France/Iran
Macron dans le Golfe: des ambitions et des ambiguïtés
Après avoir effectué une visite à Chypre, pour réaffirmer la solidarité de la France à l‘Etat insulaire, qui avait été atteint la semaine dernière par un missile probablement tiré par un des groupes terroristes liés à l‘Iran (sans doute le Hezbollah libanais), Emmanuel Macron a poursuivi son chemin vers le Moyen-Orient, pour atterrir sur le porte-avions nucléaire Charles-de-Gaulle, qu‘il avait préalablement dépêché vers le golfe arabo-persique.
Le président Emmanuel Macron en visite sur le porte-avions Charles-de-Gaulle lundi Photo: Gonzalo Fuentes/Pool/AFP
Manifestement, le président français tient donc à jouer un rôle actif dans la façon dont les Occidentaux tentent de faire face à la situation nouvelle créée dans la région – et demain, peut-être, bien au-delà – par l’offensive israélo-américaine contre le régime des mollahs et son arsenal, à défaut de chercher à renverser la terrible dictature que celui-ci fait peser sur le peuple iranien. Mais, le locataire de l’Elysée se trouve ainsi placé devant des choix délicats.
Il s’agit en effet pour lui d’affirmer la présence militaire de son pays dans les eaux du golfe, et si possible de participer à la libération du détroit d’Ormuz où Téhéran prétend interdire la circulation des navires commerciaux et notamment pétroliers. Cela sans pour autant s’aligner sur les États-Unis ou Israël. M. Macron, contrairement aux déclarations du président Trump, estime d’ailleurs que la guerre pourrait bien durer „encore plusieurs semaines“, qu’elle présente „des risques d’escalade pour toute la région“, et que la France, pour sa part, n’entend pas „participer à un conflit en cours“, a-t-il pris soin de préciser sur le porte-avions.

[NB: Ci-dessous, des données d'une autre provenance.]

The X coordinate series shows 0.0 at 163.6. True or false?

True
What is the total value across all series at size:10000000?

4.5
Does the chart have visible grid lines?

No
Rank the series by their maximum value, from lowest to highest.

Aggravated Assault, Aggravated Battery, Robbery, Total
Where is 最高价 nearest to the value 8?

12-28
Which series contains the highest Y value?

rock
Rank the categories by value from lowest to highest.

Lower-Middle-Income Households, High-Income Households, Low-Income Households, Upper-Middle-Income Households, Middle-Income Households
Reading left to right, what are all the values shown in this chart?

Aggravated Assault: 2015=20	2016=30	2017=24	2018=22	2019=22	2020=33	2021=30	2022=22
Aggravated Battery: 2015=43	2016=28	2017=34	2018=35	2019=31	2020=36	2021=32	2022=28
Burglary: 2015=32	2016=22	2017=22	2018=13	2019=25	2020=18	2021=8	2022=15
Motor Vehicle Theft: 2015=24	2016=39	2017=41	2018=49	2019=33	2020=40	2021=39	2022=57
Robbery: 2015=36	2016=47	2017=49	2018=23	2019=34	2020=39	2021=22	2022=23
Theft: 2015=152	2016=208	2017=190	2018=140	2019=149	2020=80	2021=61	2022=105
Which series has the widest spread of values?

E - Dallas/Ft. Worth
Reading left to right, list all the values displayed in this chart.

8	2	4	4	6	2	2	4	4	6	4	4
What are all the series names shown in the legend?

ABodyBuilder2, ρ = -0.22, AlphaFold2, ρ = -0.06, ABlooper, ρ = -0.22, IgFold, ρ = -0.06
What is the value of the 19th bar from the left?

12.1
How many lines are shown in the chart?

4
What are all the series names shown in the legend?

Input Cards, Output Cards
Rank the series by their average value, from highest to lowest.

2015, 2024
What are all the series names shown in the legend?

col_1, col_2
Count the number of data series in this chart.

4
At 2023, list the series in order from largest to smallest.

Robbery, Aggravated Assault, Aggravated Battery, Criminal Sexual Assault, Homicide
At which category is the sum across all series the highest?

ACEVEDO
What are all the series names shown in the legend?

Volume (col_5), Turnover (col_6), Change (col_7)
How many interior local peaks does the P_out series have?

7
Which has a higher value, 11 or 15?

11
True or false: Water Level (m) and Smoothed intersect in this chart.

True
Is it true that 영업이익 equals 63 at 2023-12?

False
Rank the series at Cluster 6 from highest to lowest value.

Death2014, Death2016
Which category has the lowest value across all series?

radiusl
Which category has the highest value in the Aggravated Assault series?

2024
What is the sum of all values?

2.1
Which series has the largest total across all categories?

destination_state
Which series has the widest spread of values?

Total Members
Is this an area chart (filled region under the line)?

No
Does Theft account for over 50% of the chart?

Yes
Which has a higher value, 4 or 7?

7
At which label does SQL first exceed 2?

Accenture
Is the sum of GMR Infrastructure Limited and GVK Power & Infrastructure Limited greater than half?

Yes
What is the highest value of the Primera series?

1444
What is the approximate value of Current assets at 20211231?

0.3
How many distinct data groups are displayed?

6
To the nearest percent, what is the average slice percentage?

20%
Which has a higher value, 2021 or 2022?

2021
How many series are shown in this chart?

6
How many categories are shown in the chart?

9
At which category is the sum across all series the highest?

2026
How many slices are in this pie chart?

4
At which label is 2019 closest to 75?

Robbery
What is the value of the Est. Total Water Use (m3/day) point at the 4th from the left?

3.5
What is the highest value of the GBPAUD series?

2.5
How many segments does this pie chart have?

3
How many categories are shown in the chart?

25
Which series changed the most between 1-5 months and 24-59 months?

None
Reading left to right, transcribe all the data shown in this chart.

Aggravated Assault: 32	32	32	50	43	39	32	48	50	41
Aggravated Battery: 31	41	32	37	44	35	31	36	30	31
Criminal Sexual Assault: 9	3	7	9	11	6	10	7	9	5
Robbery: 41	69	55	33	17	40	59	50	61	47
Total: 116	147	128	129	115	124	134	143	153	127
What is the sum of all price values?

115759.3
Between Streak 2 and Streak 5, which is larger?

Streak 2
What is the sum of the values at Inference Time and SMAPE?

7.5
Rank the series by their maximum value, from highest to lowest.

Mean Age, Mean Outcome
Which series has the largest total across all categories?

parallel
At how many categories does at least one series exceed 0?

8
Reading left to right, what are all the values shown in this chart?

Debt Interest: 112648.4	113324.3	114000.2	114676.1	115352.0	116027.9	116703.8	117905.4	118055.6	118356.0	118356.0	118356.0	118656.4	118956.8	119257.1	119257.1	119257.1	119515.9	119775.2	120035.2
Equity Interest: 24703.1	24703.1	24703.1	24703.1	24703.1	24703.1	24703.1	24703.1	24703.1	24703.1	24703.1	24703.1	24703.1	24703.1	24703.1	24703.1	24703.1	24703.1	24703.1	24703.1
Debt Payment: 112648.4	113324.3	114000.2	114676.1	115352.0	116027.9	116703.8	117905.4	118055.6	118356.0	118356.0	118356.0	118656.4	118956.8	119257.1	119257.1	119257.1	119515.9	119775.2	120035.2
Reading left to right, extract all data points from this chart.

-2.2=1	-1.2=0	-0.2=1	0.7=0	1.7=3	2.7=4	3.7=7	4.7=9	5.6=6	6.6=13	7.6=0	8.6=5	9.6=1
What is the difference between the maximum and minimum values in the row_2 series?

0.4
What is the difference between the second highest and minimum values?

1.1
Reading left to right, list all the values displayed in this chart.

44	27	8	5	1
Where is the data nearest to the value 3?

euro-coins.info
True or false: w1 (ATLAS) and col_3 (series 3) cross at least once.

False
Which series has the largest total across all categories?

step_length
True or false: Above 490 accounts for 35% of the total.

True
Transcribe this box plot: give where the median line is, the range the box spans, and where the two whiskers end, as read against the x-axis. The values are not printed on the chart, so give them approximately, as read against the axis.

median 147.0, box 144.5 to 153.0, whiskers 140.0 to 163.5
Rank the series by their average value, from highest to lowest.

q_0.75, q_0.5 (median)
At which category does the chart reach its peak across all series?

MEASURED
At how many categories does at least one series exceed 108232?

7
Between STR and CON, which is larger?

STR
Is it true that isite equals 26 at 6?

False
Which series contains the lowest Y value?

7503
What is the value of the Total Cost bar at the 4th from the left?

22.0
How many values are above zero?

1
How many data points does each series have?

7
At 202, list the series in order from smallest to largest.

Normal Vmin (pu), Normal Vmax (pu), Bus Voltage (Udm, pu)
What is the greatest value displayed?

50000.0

Autrement dit, si l’on comprend bien, les armes françaises ne sont pas dirigées contre l’Iran, du moins aussi longtemps que celui-ci ne s’en prend pas au Charles-de-Gaulle et à son imposant groupe aéronaval. Mais, on n’imagine cependant pas se laisser sans riposter à une éventuelle attaque de missiles, ou même simplement de drones, dont Téhéran doit encore posséder une réserve importante. Autrement dit, arrivées sur place avec un programme de simple protection, et d’affirmation symbolique d’une présence au moins autant politique que militaire, les forces aéronavales françaises pourraient bien se retrouver entraînées malgré tout dans des combats imprévus à l’origine.
Étalage de puissance relative
De toute façon, le Charles-de-Gaulle vient en quelque sorte, concrètement sinon officiellement, relever le porte-avions américain Gerald Ford, ce qui entraînera une coordination soutenue avec les autorités militaires américaines, voire, dans une certaine mesure, israéliennes. Cela d’autant plus que huit frégates françaises et deux porte-hélicoptères amphibies sont aussi déployés dans la zone du golfe. Ce qui représente d’ailleurs, si l’on additionne tous les navires concernés par l’opération, dont ceux qui composent le groupe d’accompagnement du Charles-de-Gaulle, une mobilisation considérable des forces navales de surface de la France: près de 80 pour cent du total opérationnel.
Il est vrai qu’avec ce déploiement, certes trop important pour être tenable à long terme, la France espère aussi atteindre trois objectifs plus politiques, et plus discrets. Le premier serait, grâce à ses équipements électroniques, d’enrichir sensiblement, dans l’immédiat, ses connaissances techniques sur les puissances du golfe, et leurs armements – à commencer, bien entendu, par l’Iran. Le second est de montrer aux pays du Golfe avec lesquels Paris a des accords de coopération militaire que celle-ci n’est pas un vain mot, notamment le Koweït, le Qatar et les Émirats arabes unis.
Enfin, Emmanuel Macron n’est pas mécontent de faire, à l’occasion d’une guerre qu’il n’a pas voulue et qu’il ne soutient en principe pas, l’étalage des forces françaises, leur rassemblement aéronaval fût-il sans commune mesure avec la toute-puissance américaine. La période l’y incite en effet: en ces temps où Donald Trump semble vouloir faire éclater l’OTAN, et où renaît le débat déjà ancien sur ce que pourrait devenir le rôle européen de la force française de dissuasion nucléaire, le chef de l’Etat saisit sans doute l’opportunité de faire un peu parade de la relative puissance à l’usage de ses partenaires du Vieux Continent – même si l’opération n’est pas sans risque. Et aussi de rappeler à ses propres concitoyens, qui le boudent massivement depuis des mois, qu’il peut encore jouer un rôle sur la scène internationale, en tout cas sur celle de la défense européenne.